[Opening Excerpted data section]
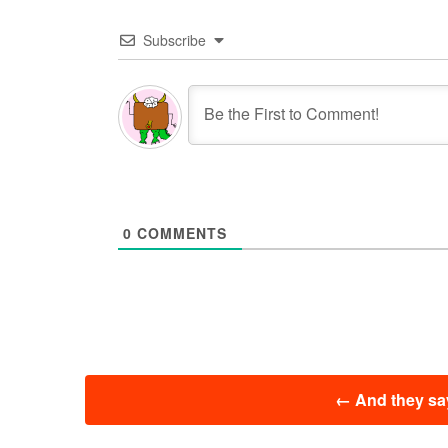
Subscribe
0
COMMENTS
投
←
And they say
稿
ナ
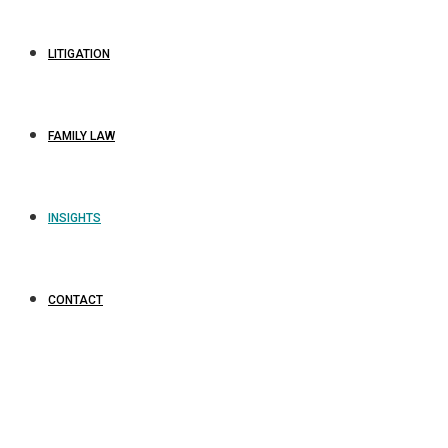
LITIGATION
FAMILY LAW
INSIGHTS
CONTACT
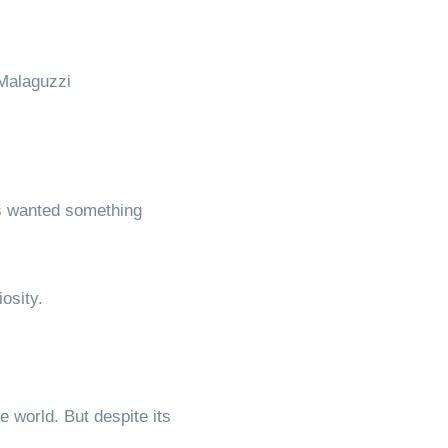
Malaguzzi
es wanted something
osity.
 world. But despite its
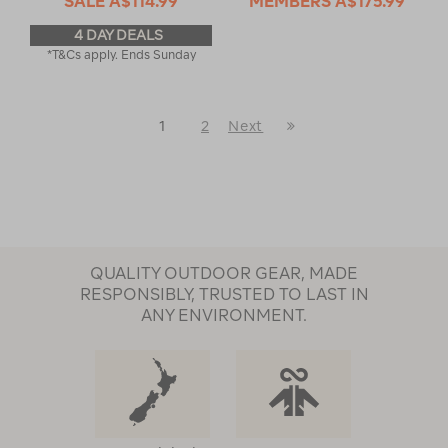
SALE
A$114.99
MEMBERS
A$175.99
4 DAY DEALS
*T&Cs apply. Ends Sunday
Last
1
2
Next
Next
Page
Page
QUALITY OUTDOOR GEAR, MADE
RESPONSIBLY, TRUSTED TO LAST IN
ANY ENVIRONMENT.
[Closing Excerpted data section]
**Task objective:** Copy every line of the material above word for word, leaving out the pictures.

**Task solution:**
Subscribe
0
COMMENTS
投
←
And they say
稿
ナ
LITIGATION
FAMILY LAW
INSIGHTS
CONTACT
Malaguzzi
es wanted something
osity.
 world. But despite its
SALE
A$114.99
MEMBERS
A$175.99
4 DAY DEALS
*T&Cs apply. Ends Sunday
Last
1
2
Next
Next
Page
Page
QUALITY OUTDOOR GEAR, MADE
RESPONSIBLY, TRUSTED TO LAST IN
ANY ENVIRONMENT.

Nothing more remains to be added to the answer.